В латинских церковных текстах раннего Средневековья слово «нация» служило синонимом греческого ἔϑνος, во множественном числе обозначавшего неэллинов, а затем язычников. С 16 в. нация чаще понималась как университетское землячество. Университетские нации объединялись по месту происхождения, языку и системе правил, по которым они жили вне своих стран. Нации могли образовывать выходцы из одного города. Купечество, участники церковных соборов также делились на нации по принципу происхождения. Название «нация» распространялось на высшие сословия феодальных государств Европы. В России 18 в. термин «нация» для обозначения дворянства использовал в переводах Д. И. Фонвизин (Койе Г. Ф. Торгующее дворянство противу положенное дворянству военному. Санкт-Петербург, 1766). В указах Петра I в схожем значении используется словосочетание «регулярный народ», которым обозначаются народы, обладающие государственностью и регулярной армией. В Воинском уставе 1716 г. «славным и регулярным народом» именуются шведы, а противопоставляются регулярным народам «варвары» (Устав воинский. 1716).
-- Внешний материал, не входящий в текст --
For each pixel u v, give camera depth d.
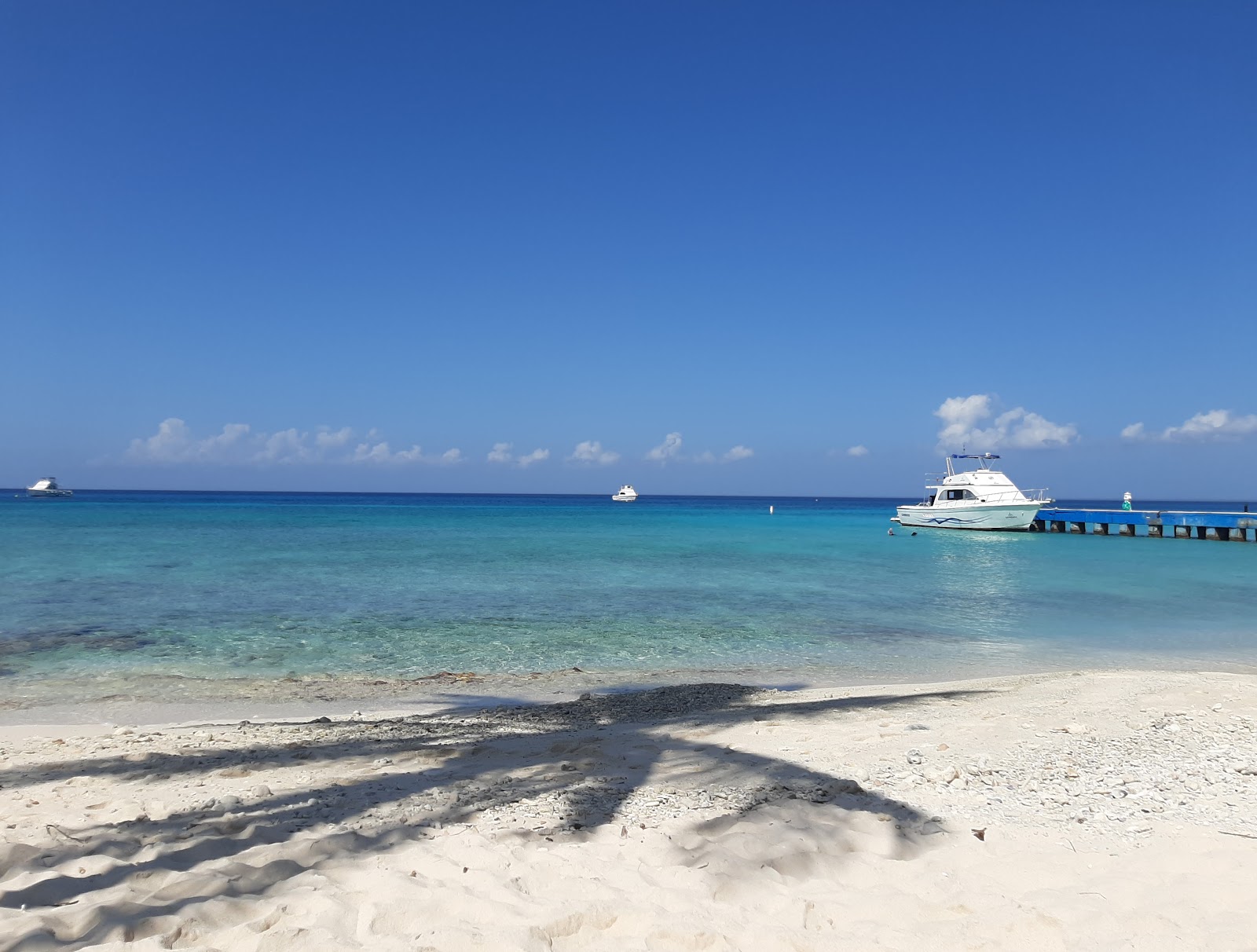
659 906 3.96
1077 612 20.64
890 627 18.23
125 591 21.59
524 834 5.04
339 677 13.20
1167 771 6.15
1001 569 31.36
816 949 3.53
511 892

Император мечтал сделать россиян «регулярным народом», т. е. регулярной политической нацией по примеру европейских.
Понятие «нация» широко употреблялось в эпоху формирования современных государств вместо феодальных династических и религиозных образований. В государствах Нового времени с утверждением единых системы управления, рынка и массового образования распространялись культурно-языковое единообразие вместо локального своеобразия или наряду с ним общие гражданские и правовые нормы, а также и общая идентичность. Так возникли гражданские нации в Европе и в регионах переселенческих колоний (Северная Америка, Австралия, Новая Зеландия), а также в Латинской Америке на базе колоний Испании и Португалии. В Азии и Африке понятие «нация» было заимствовано из Европы, особенно в ходе деколонизации и образования суверенных государств в 20 в.
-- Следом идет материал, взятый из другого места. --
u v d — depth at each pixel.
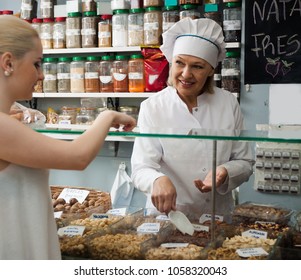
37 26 2.72
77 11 2.60
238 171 1.45
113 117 1.12
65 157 1.00
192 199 1.47
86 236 1.33
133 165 1.62
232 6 2.35
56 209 1.63
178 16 2.39
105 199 1.70
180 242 1.29
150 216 1.49
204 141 1.37
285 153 1.47
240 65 2.45
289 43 2.31
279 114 2.40
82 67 2.62
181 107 1.83
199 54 1.71
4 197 1.05
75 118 2.67
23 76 1.03
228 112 1.88
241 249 1.22
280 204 1.55
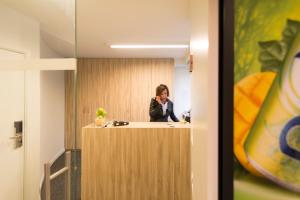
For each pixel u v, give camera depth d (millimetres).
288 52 808
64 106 4215
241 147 821
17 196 2354
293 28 808
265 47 815
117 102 5645
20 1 2152
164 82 5617
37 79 2465
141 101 5641
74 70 1587
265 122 816
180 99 6324
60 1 2129
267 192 815
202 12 1061
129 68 5645
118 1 2293
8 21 2225
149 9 2516
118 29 3254
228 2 824
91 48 4535
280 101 811
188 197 2463
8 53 2223
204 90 981
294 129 807
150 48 4504
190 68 1778
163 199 2488
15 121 2299
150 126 2576
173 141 2486
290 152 809
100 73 5645
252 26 820
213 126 872
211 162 871
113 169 2496
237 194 822
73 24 1720
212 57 872
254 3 819
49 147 4246
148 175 2492
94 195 2494
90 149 2498
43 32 2830
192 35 1739
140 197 2496
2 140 2180
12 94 2191
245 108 820
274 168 814
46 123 4008
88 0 2279
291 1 811
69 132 4160
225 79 825
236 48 824
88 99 5641
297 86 807
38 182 2574
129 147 2496
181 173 2475
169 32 3412
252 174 819
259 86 818
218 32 866
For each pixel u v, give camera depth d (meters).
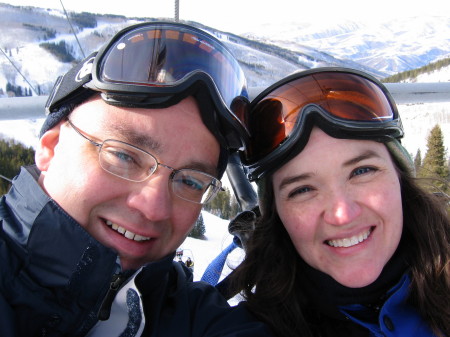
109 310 0.29
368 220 0.33
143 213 0.30
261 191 0.39
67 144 0.30
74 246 0.29
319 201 0.34
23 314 0.27
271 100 0.36
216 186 0.34
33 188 0.29
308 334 0.36
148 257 0.32
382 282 0.35
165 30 0.31
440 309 0.35
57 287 0.28
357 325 0.35
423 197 0.38
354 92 0.34
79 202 0.29
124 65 0.29
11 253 0.28
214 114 0.30
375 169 0.34
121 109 0.29
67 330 0.29
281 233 0.40
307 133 0.33
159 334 0.32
Ныне понятие гражданской нации как сообщества под единой суверенной властью отражено в понятиях «национальное государство», «здоровье нации», «лидер нации», «национальная экономика», «национальные интересы». В политическом языке нацией иногда называют просто государство (отсюда название Организация Объединённых Наций). Понимание нации как гражданско-политической общности, образующей суверенное государство, с 1990-х гг. утверждается также в России и в других странах бывшего СССР. Члены политической нации отличаются общегражданским самосознанием, или национальной идентичностью, выражающейся в соотнесении гражданина со своей страной, что отражается прежде всего в названии её жителей (например, американцы, британцы, индийцы, испанцы, китайцы, мексиканцы, россияне, французы). Членов нации отличает чувство общей исторической судьбы и культурного наследия (особенно высокой профессиональной культуры), общие духовно-нравственные ценности.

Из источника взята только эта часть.